Visual loss associated with neuroretinitis (optic disc swelling with a macular star) should prompt questions about contact with cats.
CASE HISTORY
A man aged 25 attended the eye casualty clinic after three days of gradually deteriorating visual acuity in the right eye. For the previous two weeks he had experienced flu-like symptoms from which he was now recovering. He owned a kitten which had scratched him on numerous occasions over the past few weeks.

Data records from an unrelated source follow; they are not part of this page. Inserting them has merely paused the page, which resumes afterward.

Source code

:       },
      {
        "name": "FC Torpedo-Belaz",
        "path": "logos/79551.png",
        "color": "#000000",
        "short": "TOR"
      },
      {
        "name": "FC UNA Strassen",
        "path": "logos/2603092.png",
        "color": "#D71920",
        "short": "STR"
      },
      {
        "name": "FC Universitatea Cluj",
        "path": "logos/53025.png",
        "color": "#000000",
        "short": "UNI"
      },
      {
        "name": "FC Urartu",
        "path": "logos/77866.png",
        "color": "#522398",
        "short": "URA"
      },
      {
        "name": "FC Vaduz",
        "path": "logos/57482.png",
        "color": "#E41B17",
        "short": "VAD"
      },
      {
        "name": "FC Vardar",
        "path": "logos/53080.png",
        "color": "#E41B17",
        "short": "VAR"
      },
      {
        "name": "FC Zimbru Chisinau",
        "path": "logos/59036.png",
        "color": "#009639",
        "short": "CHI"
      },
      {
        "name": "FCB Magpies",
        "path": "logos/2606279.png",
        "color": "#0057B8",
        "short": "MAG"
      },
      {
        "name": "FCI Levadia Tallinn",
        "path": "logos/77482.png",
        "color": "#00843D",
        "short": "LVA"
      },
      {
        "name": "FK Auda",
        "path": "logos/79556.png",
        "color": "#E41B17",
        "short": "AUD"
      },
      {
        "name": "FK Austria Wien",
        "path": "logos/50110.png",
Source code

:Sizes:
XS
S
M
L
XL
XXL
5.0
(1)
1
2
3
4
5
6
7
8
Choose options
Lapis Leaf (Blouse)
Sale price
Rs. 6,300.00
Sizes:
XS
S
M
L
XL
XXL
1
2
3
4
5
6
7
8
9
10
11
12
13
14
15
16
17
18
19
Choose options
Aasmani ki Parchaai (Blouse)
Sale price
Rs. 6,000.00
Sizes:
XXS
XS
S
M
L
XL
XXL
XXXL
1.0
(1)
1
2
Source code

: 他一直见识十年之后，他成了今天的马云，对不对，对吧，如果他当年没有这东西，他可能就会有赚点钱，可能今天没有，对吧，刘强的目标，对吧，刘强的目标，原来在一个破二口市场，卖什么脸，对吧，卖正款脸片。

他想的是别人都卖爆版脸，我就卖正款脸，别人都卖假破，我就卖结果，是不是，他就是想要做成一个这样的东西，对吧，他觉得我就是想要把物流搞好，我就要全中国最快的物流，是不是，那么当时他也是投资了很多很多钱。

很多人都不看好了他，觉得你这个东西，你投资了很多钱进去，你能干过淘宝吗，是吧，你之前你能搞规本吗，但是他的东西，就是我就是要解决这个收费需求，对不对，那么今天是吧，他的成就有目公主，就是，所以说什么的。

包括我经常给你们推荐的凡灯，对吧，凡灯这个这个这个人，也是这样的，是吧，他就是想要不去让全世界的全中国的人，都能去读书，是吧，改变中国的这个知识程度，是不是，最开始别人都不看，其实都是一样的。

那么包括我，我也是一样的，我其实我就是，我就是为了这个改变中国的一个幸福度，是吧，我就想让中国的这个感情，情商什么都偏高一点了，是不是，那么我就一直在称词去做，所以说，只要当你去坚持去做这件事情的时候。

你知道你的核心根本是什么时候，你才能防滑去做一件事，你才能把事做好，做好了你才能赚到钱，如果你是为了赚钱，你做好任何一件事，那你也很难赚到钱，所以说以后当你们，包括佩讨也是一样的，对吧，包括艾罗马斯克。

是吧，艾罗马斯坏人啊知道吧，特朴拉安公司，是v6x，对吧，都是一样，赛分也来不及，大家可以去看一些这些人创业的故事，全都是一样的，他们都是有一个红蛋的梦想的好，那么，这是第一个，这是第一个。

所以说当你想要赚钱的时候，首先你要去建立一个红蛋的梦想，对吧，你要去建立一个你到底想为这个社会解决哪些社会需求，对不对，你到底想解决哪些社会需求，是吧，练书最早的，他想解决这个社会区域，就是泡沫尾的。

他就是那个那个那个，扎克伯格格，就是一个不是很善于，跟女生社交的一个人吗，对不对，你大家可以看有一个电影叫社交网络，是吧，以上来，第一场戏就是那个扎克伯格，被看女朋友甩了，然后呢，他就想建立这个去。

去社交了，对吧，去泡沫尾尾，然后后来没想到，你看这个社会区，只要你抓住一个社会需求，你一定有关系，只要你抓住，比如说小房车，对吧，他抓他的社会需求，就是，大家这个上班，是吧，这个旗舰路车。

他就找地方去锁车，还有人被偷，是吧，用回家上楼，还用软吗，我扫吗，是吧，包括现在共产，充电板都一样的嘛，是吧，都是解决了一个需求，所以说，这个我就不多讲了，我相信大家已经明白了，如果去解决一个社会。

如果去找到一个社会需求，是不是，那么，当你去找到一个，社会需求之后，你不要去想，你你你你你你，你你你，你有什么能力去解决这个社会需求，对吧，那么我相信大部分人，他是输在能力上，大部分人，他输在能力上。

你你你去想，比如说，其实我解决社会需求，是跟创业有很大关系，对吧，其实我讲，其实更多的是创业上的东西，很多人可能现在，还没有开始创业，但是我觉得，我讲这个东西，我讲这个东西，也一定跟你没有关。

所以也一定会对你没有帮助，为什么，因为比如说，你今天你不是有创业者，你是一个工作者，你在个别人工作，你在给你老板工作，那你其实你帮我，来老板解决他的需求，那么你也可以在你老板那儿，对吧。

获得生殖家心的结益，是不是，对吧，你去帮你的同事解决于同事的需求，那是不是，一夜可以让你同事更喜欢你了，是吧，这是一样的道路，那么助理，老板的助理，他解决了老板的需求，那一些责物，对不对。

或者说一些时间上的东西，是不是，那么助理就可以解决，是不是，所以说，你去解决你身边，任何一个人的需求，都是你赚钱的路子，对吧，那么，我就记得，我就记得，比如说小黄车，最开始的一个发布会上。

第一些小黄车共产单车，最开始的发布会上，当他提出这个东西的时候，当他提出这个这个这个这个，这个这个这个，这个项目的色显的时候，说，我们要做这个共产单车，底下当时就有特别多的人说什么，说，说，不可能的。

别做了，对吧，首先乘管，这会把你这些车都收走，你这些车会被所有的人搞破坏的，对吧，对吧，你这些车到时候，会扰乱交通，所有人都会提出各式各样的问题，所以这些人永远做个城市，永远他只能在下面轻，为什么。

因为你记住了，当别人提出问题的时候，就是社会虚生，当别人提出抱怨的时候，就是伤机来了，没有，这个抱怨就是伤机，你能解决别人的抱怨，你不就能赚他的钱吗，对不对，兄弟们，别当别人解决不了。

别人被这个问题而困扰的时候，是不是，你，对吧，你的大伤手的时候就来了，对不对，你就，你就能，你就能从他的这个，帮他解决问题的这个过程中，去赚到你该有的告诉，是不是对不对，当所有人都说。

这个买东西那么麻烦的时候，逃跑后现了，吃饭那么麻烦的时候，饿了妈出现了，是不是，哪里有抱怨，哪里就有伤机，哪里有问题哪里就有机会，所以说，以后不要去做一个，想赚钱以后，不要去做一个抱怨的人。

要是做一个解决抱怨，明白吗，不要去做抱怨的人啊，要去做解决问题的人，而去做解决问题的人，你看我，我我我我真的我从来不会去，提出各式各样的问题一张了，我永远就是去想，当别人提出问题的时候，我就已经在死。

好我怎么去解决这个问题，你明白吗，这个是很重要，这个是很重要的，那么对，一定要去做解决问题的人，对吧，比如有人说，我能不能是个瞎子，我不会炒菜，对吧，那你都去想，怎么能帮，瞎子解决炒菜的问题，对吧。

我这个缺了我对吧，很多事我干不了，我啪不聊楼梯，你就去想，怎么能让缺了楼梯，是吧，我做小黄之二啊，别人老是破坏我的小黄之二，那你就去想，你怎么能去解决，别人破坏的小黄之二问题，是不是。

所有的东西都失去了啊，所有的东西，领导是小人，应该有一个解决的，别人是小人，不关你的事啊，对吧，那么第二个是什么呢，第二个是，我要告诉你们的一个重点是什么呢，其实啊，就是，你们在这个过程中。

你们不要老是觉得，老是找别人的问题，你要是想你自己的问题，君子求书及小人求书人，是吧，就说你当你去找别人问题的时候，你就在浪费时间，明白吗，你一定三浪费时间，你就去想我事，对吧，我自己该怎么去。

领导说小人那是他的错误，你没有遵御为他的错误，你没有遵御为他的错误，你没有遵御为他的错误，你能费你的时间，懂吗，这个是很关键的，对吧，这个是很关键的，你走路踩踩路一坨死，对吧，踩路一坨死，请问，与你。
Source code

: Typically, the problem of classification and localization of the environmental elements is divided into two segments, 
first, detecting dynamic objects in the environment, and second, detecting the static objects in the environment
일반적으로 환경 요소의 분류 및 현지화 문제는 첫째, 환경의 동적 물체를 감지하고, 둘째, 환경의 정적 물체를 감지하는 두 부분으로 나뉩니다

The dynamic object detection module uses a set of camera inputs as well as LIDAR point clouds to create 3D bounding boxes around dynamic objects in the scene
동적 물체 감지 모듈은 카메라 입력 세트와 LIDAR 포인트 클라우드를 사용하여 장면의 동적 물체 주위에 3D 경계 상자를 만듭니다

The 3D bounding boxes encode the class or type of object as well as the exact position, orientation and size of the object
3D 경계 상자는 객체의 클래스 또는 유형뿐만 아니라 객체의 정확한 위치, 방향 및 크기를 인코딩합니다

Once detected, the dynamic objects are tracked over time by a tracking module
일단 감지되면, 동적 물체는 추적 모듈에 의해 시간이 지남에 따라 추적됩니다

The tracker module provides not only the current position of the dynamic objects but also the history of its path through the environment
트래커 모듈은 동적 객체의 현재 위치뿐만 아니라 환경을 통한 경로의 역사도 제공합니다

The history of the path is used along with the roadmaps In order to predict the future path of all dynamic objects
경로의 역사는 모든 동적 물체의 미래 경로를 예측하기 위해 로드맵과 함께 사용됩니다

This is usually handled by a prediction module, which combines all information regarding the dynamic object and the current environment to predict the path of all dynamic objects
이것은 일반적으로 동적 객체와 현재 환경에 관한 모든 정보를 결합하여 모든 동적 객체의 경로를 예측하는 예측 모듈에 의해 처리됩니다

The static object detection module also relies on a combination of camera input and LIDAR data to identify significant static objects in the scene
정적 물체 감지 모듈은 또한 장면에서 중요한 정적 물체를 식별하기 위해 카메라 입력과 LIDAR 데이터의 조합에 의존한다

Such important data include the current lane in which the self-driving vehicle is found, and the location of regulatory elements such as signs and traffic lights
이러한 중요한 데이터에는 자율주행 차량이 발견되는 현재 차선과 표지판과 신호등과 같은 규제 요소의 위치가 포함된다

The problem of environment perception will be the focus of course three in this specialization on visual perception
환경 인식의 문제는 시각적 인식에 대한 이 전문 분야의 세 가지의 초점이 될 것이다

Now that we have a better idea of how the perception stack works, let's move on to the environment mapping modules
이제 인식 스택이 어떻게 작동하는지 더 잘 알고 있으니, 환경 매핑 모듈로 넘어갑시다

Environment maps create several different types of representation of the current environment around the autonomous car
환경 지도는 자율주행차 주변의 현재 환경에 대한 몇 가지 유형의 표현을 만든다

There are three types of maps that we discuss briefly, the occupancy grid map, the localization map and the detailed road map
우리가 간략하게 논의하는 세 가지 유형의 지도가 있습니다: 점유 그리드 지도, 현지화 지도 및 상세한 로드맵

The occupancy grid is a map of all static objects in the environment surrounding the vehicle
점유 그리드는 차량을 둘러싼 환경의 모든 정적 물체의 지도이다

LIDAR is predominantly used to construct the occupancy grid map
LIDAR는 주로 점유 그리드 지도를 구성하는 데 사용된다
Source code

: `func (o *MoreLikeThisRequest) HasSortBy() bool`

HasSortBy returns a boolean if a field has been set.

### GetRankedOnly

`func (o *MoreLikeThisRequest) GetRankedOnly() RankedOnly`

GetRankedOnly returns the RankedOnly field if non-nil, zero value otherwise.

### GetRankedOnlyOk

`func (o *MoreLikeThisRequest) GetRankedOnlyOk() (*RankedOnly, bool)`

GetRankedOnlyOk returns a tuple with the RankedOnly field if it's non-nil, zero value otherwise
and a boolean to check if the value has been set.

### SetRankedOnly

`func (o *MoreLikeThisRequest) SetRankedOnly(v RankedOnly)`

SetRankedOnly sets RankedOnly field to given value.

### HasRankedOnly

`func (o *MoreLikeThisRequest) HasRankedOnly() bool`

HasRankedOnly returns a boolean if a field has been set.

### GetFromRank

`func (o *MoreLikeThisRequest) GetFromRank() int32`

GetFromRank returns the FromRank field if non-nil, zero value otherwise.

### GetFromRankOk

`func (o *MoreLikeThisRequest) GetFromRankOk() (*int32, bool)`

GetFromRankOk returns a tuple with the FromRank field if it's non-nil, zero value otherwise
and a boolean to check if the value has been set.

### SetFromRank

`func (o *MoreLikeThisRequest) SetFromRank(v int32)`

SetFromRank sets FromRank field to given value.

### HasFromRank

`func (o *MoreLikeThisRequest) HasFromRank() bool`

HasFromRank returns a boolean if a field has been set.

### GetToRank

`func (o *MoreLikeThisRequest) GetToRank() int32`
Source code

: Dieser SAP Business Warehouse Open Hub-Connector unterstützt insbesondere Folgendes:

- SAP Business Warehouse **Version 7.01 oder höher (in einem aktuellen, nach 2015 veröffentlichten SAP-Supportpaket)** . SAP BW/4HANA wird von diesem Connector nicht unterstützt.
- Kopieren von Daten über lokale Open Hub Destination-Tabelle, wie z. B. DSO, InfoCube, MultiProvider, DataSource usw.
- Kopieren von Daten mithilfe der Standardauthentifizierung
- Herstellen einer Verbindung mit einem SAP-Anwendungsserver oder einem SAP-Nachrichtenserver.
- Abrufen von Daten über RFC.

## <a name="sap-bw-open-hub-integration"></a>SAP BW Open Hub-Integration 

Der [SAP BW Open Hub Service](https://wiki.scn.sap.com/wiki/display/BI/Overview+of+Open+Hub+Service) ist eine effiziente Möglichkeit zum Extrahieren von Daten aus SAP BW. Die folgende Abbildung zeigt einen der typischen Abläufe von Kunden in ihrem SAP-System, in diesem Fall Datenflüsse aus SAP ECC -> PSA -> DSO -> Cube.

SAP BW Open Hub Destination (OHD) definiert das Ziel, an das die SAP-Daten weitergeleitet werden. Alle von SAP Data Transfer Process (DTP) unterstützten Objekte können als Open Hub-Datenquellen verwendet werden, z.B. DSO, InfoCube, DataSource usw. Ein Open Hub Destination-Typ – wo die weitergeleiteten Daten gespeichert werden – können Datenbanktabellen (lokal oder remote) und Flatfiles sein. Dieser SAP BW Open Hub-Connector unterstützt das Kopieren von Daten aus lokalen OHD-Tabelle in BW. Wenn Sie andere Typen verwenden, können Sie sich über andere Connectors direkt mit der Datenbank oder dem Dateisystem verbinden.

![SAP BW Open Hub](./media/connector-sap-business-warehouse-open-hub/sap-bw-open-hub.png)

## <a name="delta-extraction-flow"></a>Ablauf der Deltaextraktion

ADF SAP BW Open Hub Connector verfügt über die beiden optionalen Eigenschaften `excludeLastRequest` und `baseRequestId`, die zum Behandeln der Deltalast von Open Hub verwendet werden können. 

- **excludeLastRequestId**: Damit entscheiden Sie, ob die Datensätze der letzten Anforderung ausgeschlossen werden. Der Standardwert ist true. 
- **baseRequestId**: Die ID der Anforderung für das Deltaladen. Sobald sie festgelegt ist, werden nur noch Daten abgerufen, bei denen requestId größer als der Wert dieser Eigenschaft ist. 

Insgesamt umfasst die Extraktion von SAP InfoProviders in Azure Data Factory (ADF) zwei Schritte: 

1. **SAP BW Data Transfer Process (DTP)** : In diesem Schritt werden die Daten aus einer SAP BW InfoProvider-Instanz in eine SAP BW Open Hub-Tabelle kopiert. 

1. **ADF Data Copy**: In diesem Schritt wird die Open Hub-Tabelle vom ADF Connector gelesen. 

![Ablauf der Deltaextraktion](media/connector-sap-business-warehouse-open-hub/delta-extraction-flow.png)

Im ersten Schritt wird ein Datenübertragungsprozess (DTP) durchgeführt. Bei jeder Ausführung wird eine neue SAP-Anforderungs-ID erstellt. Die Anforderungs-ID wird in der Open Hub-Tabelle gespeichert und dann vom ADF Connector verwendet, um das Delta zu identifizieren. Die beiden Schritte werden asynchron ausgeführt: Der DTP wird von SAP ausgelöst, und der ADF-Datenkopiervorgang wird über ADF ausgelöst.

Best corrected visual acuities were 6/18 in the right eye and 6/4 in the left eye. There was no relative afferent pupillary defect and colour vision was normal. Fundoscopy revealed a right swollen optic disc, macular exudates in a star formation and some superficial retinal haemorrhages (Figure 1). There was no other sign of inflammation in the right eye and the left eye appeared normal. Fluorescein angiography showed some late leakage from the right disc. Full blood count, urea, electrolytes, erythrocyte sedimentation rate, serum angiotensin converting factor, cytomegalovirus serology, chest X-ray and CT of the brain and orbits were all either normal or negative. However, immunofluorescent antibody titres to Bartonella henselae were 1:80 for IgM and 1:4256 for IgG, both indicative of current or recent cat-scratch disease. His right visual acuity subsequently deteriorated to 6/60 and a relative afferent pupillary defect developed with some loss of colour vision. After a course of ciprofloxacin vision improved to 6/6; the fundus appearance and colour vision became normal and the pupillary defect resolved.
COMMENT
The usual reservoir for B. henselae is cats, among which the transmission vector is the cat flea, Ctenocephalides felis.1 In the UK, positive serology is found in about 40% of cats, whether tame or feral, but only 3% of pet dogs.2 In a person infected by a cat scratch or bite a local mild infection is followed by regional lymphadenopathy, low-grade fever and malaise. In a minority of patients extranodal dissemination can lead to the broad range of clinical manifestations summarized in Box 1.1,3
Box 1.
Ocular | Non-ocular |
Parinaud's oculoglandular | Polyneuritis |
syndrome | Arthritis |
Disciform keratitis | Erythema nodosum |
Anterior uveitis | Hepatosplenic infections |
Vitritis | Encephalopathy |
Pars planitis | Osteomyelitis |
Focal retinal vasculitis | Endocarditis |
Neuroretinitis | |
Retinal vascular occlusions | |
Focal choroiditis | |
Serous retinal detachment | |
Peripapillary angiomatous lesions |
Whether immunocompetent individuals with ocular cat-scratch disease need treatment is debatable since the natural progression is for complete recovery within a few months. However, systemic antibiotics do seem to shorten disease duration and speed visual recovery.4 Alternatives to ciprofloxacin include rifampicin, intramuscular gentamicin and cotrimoxazole.5 Although the prognosis is on the whole good there may be residual loss of visual acuity, disc pallor, afferent pupillary defects and retinal pigmentary changes.